RECORDS SHOWN
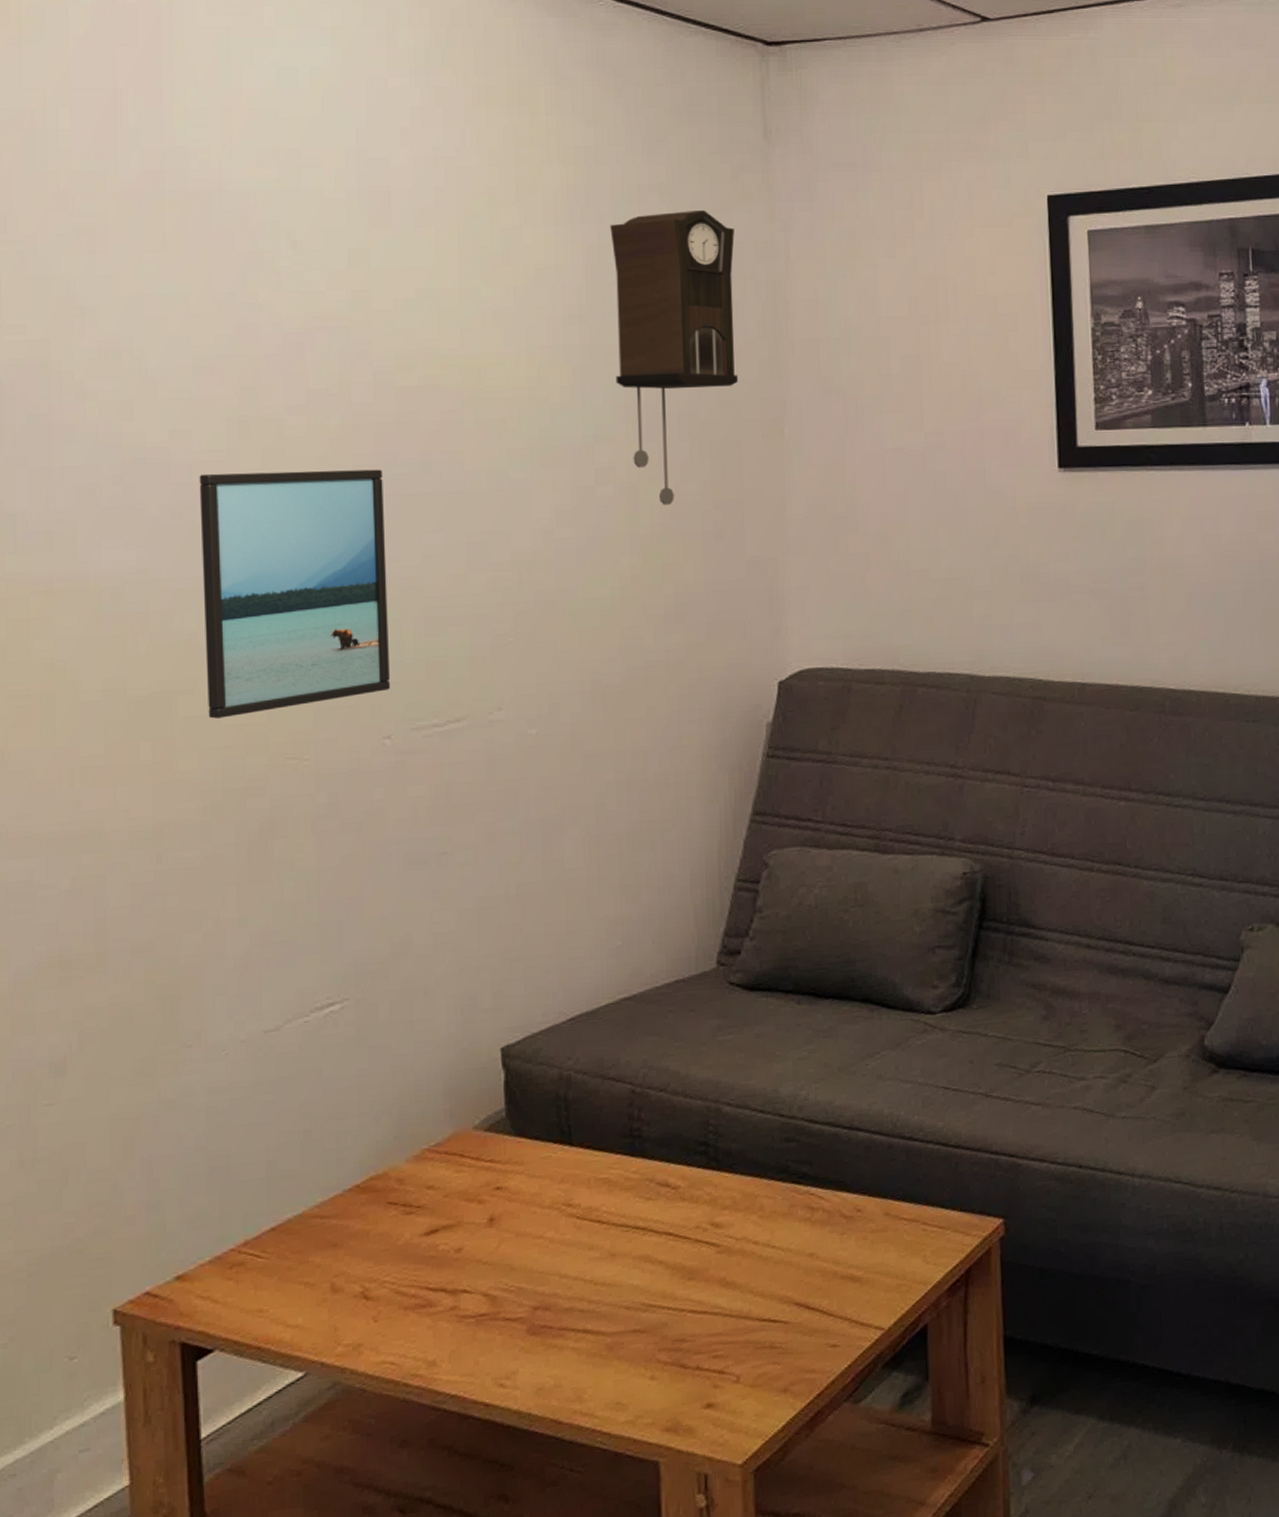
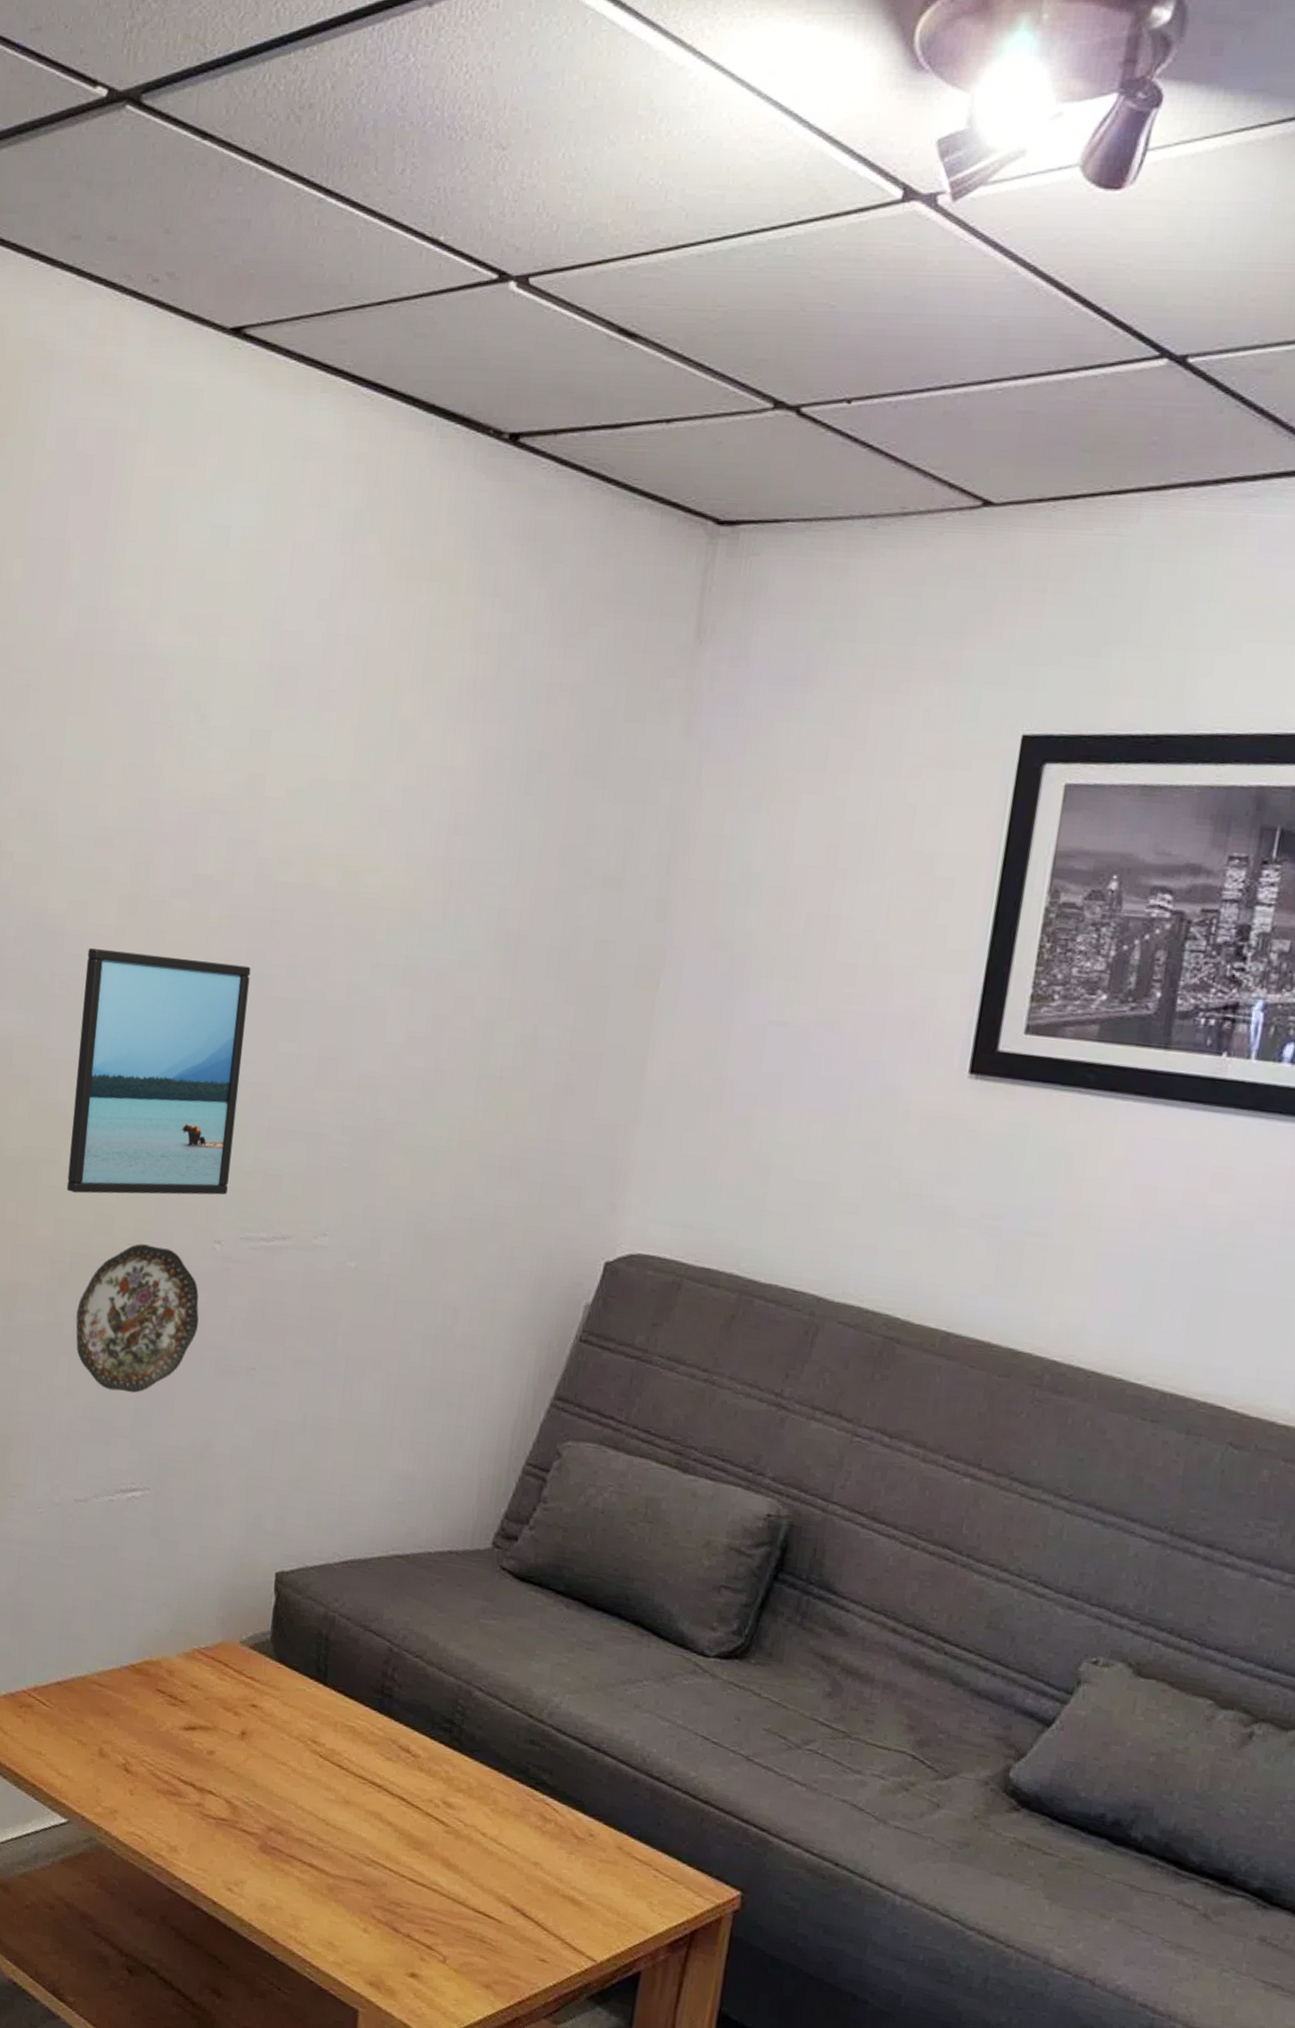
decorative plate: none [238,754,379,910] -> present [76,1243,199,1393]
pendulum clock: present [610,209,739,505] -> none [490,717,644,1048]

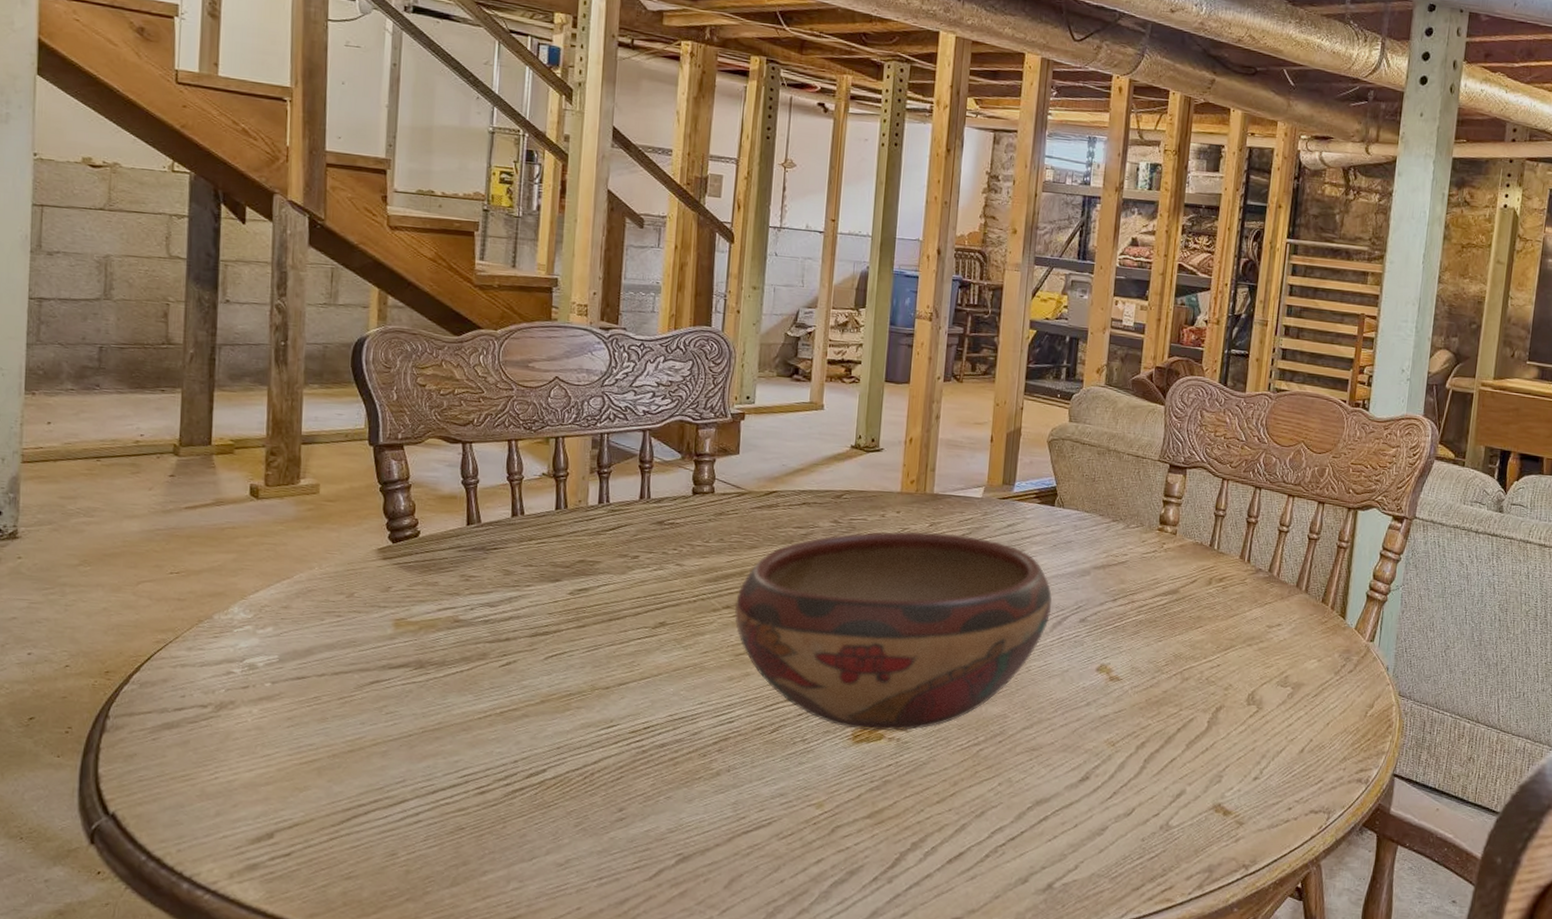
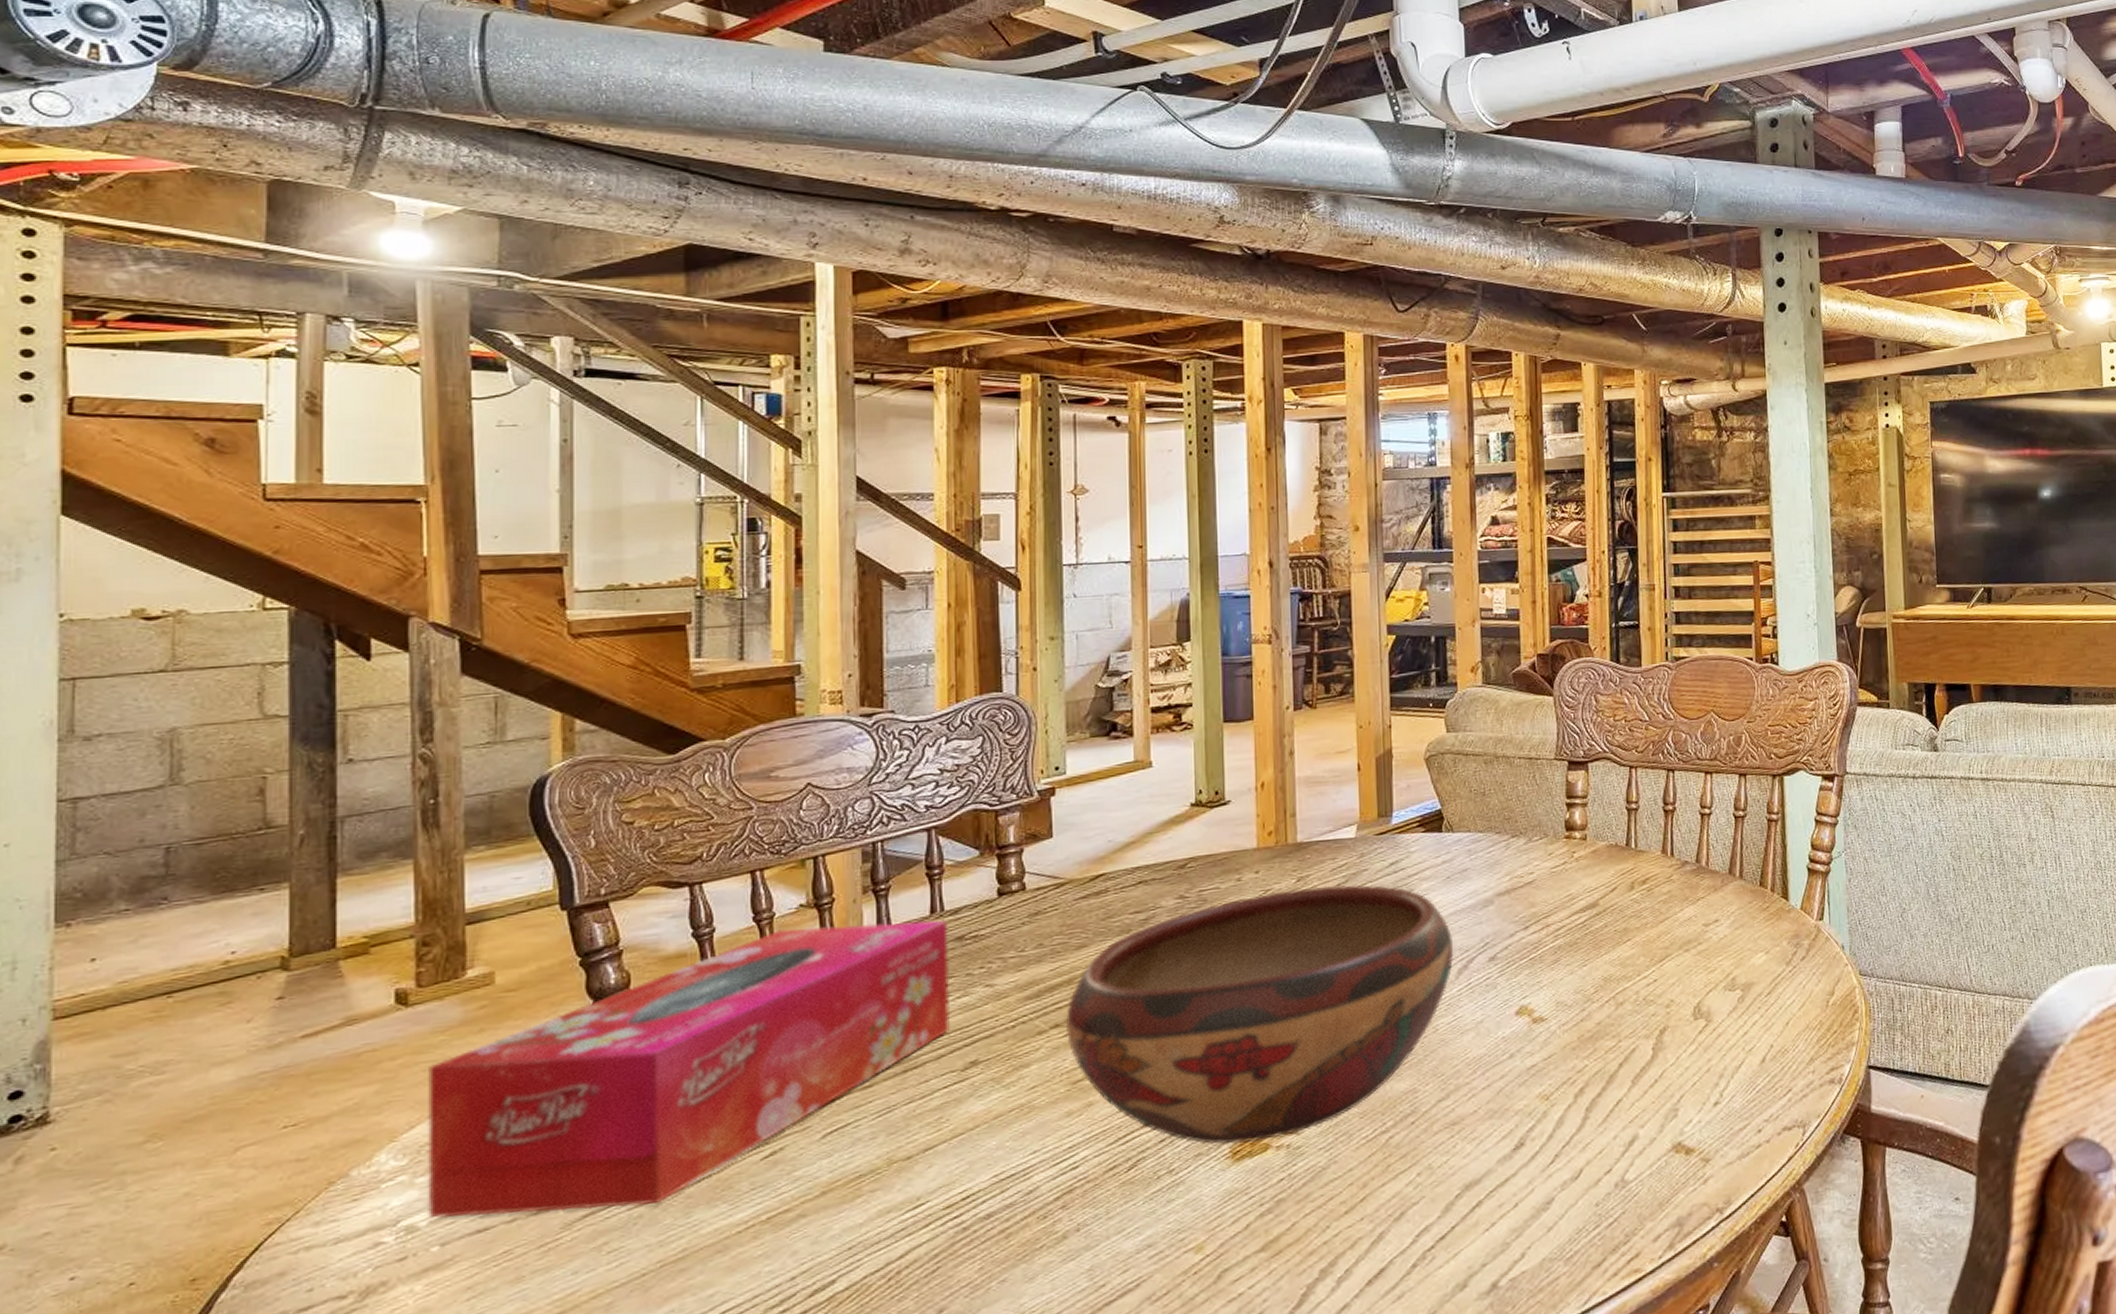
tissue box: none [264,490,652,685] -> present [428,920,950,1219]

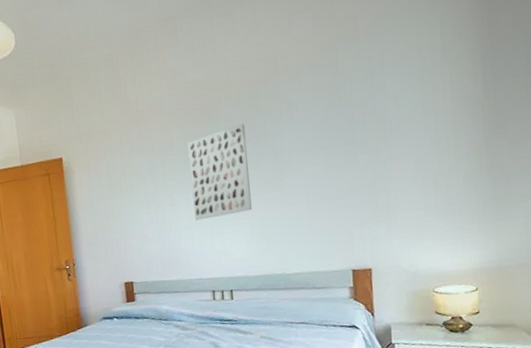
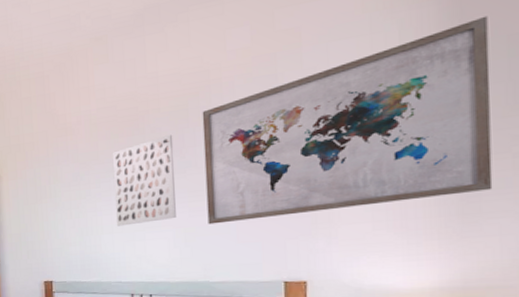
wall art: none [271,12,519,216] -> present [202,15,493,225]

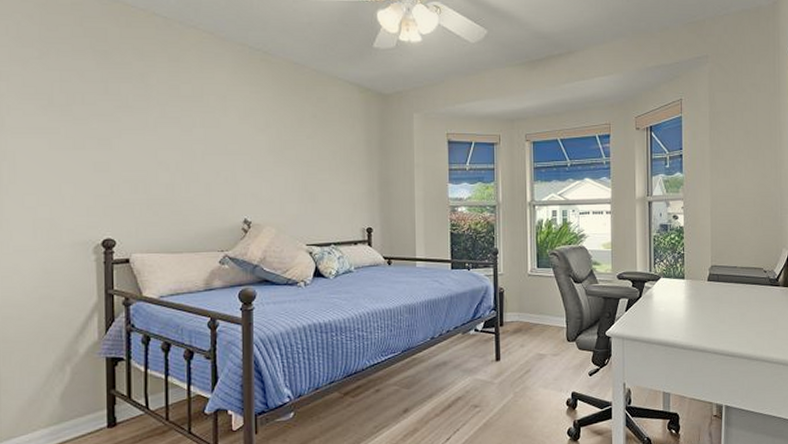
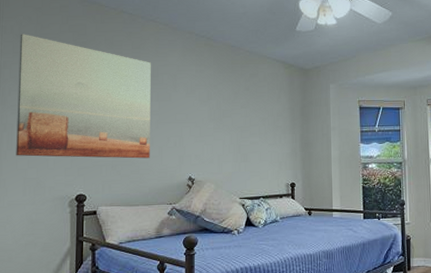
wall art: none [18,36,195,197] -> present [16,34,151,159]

TASK TO COMPLETE
Copy out the listing above exactly, and keep the pictures out of it.

REPLY
decorative plate: none [238,754,379,910] -> present [76,1243,199,1393]
pendulum clock: present [610,209,739,505] -> none [490,717,644,1048]

tissue box: none [264,490,652,685] -> present [428,920,950,1219]

wall art: none [271,12,519,216] -> present [202,15,493,225]

wall art: none [18,36,195,197] -> present [16,34,151,159]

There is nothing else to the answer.